What you will do » Reproduce everything from the start of the items down to the line containing "### Burp GUI", including both ends, and omit the pictures from your answer.

Source data »
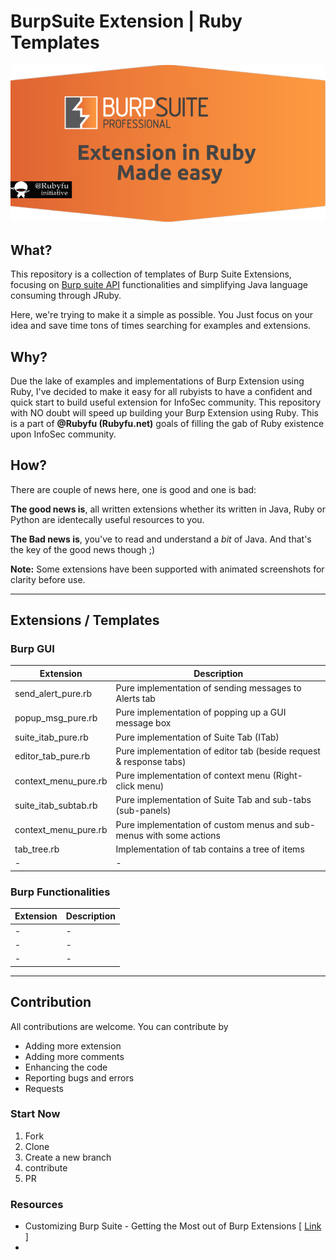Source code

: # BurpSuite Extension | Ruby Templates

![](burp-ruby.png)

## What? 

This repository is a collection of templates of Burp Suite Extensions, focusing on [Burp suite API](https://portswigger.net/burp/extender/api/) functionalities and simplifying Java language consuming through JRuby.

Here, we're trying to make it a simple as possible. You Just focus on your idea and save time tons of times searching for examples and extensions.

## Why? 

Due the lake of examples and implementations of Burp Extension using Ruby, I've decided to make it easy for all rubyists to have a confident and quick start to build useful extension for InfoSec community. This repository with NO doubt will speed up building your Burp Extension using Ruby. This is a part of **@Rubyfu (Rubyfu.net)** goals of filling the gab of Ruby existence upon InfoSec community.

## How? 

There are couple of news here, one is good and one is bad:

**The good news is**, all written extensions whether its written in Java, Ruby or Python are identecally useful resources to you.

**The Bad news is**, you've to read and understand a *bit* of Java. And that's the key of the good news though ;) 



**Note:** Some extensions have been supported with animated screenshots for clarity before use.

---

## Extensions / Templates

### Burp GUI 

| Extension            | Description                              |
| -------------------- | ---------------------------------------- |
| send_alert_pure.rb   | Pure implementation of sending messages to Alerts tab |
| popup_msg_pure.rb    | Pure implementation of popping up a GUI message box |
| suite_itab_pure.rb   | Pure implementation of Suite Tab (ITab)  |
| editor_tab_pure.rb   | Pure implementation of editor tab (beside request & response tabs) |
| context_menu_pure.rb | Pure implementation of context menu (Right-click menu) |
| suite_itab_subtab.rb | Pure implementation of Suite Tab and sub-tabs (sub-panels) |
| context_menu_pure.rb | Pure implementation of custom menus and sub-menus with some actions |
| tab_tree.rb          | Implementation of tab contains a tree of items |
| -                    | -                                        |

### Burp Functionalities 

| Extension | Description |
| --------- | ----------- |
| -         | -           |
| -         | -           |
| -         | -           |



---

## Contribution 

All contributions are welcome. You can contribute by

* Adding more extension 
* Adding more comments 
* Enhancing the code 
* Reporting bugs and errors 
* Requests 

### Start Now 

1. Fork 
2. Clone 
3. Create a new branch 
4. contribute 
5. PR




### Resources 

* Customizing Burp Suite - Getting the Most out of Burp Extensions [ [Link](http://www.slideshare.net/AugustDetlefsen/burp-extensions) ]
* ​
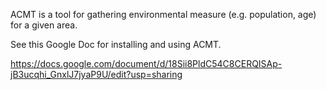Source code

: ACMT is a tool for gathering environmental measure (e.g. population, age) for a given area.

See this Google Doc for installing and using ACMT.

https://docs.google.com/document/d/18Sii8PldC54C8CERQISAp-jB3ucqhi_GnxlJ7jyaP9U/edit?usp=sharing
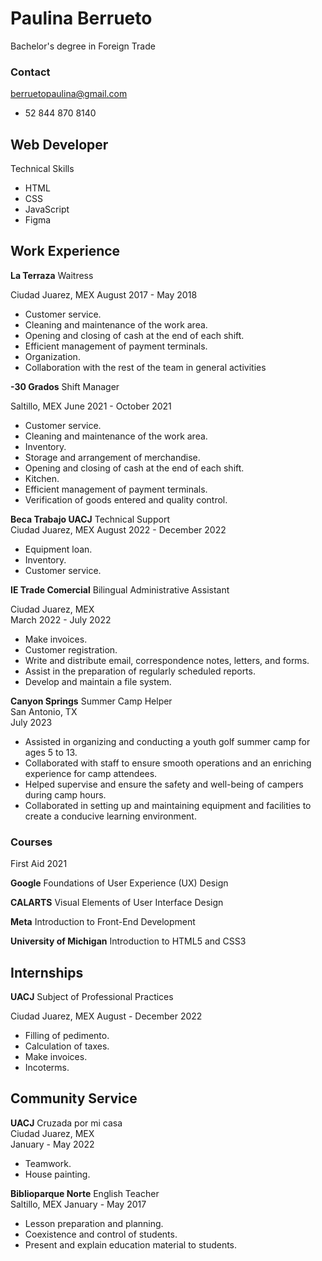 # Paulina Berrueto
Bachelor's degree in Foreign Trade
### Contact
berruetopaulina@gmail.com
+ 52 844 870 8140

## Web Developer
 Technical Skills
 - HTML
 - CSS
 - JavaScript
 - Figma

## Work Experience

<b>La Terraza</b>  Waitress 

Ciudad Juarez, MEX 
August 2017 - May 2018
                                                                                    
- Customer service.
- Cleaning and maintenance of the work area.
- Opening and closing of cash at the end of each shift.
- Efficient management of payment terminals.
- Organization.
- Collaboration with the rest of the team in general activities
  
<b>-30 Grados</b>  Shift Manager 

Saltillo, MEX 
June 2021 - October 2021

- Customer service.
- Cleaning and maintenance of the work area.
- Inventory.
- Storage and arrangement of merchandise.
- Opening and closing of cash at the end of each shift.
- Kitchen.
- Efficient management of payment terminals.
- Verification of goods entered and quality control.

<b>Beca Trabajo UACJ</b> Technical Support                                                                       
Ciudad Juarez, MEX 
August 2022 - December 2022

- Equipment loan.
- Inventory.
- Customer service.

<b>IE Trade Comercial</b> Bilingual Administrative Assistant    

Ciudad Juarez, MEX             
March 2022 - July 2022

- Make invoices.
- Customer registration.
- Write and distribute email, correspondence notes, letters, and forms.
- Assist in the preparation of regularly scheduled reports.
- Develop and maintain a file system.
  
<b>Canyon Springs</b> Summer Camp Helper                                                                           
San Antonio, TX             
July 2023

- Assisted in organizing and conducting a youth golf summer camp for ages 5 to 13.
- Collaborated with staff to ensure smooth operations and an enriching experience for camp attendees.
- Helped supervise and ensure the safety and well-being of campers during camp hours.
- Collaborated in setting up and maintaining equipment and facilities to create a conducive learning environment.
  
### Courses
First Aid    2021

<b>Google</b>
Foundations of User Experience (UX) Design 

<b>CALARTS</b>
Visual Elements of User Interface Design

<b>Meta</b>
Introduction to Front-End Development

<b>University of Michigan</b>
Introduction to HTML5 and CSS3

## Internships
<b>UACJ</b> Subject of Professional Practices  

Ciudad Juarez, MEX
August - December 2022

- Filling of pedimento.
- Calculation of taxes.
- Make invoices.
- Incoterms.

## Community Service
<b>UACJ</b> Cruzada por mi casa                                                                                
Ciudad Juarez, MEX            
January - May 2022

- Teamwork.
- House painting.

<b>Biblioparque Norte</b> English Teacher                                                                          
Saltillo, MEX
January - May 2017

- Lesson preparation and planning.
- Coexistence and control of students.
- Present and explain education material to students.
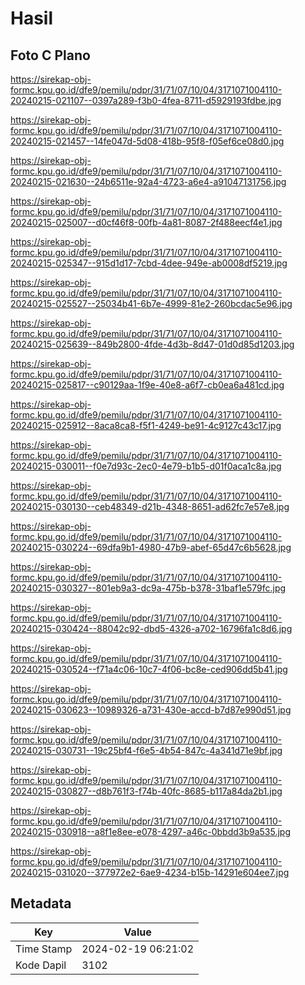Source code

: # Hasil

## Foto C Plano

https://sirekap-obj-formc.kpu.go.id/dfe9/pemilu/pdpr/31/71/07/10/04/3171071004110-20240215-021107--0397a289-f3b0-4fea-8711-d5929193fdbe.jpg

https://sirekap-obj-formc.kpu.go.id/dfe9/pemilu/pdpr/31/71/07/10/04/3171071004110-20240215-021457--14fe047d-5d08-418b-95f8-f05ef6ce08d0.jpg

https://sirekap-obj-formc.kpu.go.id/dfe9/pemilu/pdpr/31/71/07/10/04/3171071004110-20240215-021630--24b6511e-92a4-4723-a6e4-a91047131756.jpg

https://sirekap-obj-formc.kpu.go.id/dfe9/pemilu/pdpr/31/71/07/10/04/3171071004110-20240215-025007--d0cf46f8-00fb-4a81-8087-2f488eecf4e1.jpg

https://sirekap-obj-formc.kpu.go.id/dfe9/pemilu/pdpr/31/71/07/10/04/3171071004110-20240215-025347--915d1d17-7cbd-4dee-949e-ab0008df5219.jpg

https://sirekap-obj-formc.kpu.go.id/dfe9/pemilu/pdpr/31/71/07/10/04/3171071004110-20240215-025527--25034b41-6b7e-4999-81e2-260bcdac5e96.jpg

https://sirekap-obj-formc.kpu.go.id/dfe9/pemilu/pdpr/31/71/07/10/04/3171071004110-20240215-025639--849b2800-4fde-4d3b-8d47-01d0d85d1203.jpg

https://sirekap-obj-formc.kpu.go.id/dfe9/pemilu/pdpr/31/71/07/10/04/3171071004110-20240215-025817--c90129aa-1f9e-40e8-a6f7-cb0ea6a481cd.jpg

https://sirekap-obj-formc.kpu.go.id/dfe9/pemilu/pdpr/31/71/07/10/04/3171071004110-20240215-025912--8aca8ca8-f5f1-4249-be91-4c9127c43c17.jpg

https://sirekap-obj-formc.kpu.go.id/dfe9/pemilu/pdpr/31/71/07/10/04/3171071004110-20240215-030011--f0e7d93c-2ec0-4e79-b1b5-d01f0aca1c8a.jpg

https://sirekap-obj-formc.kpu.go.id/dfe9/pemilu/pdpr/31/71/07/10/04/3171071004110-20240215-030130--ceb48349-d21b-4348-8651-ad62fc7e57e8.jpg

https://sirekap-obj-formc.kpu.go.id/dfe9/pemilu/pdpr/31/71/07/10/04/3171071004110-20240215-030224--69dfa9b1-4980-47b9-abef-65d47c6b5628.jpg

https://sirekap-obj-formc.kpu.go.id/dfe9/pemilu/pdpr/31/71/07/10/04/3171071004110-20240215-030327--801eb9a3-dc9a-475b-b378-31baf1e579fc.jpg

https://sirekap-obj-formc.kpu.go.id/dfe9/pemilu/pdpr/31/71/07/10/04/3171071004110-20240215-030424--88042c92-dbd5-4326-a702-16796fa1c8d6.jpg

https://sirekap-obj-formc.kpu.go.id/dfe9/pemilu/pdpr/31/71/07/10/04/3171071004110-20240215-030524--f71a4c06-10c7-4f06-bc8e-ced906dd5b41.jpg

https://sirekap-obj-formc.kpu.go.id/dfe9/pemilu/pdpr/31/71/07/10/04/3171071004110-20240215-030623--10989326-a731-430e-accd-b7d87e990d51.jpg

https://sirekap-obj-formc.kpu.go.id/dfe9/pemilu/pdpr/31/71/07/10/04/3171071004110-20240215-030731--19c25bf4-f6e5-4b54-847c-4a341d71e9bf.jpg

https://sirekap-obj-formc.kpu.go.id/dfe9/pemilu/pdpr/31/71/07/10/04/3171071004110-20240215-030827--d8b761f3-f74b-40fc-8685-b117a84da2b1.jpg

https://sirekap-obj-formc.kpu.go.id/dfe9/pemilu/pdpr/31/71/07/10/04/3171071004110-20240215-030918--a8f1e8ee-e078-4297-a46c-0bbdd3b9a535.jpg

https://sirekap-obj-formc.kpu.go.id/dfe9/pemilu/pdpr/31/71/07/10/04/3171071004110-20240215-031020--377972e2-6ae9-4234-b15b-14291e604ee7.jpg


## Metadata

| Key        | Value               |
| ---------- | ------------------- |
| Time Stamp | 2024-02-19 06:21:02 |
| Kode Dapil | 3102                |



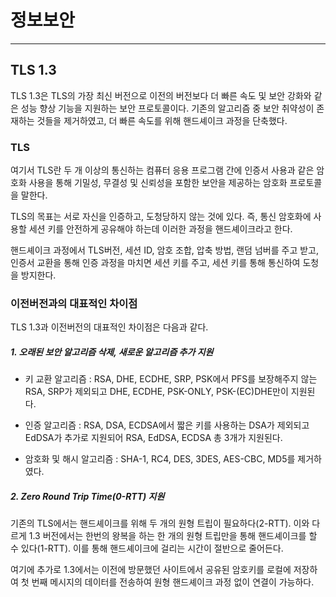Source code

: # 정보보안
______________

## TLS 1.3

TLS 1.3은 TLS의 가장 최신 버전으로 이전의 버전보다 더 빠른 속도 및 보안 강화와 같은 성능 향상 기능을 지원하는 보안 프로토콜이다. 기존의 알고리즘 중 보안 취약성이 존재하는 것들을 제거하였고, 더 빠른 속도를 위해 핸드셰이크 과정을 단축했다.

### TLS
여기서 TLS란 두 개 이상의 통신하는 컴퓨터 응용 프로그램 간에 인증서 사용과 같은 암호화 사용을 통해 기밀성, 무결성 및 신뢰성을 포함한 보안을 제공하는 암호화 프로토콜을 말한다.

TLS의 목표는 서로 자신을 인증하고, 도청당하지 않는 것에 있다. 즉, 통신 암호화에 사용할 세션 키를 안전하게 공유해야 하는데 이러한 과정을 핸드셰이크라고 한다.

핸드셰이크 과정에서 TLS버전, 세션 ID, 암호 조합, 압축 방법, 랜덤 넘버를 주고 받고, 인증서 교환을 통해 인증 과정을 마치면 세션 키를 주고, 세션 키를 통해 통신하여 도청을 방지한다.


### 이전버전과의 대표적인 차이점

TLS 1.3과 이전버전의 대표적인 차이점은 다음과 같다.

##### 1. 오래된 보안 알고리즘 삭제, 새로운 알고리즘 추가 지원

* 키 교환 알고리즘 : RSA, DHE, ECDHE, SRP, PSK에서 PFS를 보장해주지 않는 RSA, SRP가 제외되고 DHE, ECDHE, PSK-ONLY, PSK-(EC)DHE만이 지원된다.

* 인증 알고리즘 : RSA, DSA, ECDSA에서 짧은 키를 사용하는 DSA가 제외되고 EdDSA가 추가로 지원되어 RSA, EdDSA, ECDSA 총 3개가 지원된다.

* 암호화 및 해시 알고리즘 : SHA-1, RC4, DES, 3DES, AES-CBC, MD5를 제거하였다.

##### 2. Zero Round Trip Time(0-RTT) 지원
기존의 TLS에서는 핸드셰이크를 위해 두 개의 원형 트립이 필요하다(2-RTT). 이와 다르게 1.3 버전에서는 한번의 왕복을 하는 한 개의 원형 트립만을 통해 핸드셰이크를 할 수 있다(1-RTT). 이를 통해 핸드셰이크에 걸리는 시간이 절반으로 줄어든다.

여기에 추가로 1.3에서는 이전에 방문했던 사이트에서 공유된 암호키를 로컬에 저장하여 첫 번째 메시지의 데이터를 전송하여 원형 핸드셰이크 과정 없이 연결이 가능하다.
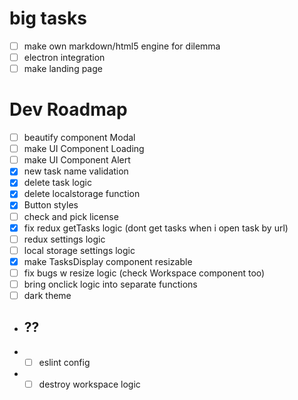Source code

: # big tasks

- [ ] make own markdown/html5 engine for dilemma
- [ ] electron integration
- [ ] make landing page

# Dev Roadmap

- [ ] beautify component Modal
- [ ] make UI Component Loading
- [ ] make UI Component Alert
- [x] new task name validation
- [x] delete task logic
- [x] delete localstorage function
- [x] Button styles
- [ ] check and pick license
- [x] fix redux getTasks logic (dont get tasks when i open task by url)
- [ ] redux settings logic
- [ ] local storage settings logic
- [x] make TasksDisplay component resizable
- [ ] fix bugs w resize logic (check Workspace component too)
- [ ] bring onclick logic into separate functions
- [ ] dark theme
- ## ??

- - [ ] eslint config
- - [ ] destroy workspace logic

Task result »
Source code

: # BurpSuite Extension | Ruby Templates

![](burp-ruby.png)

## What? 

This repository is a collection of templates of Burp Suite Extensions, focusing on [Burp suite API](https://portswigger.net/burp/extender/api/) functionalities and simplifying Java language consuming through JRuby.

Here, we're trying to make it a simple as possible. You Just focus on your idea and save time tons of times searching for examples and extensions.

## Why? 

Due the lake of examples and implementations of Burp Extension using Ruby, I've decided to make it easy for all rubyists to have a confident and quick start to build useful extension for InfoSec community. This repository with NO doubt will speed up building your Burp Extension using Ruby. This is a part of **@Rubyfu (Rubyfu.net)** goals of filling the gab of Ruby existence upon InfoSec community.

## How? 

There are couple of news here, one is good and one is bad:

**The good news is**, all written extensions whether its written in Java, Ruby or Python are identecally useful resources to you.

**The Bad news is**, you've to read and understand a *bit* of Java. And that's the key of the good news though ;) 



**Note:** Some extensions have been supported with animated screenshots for clarity before use.

---

## Extensions / Templates

### Burp GUI 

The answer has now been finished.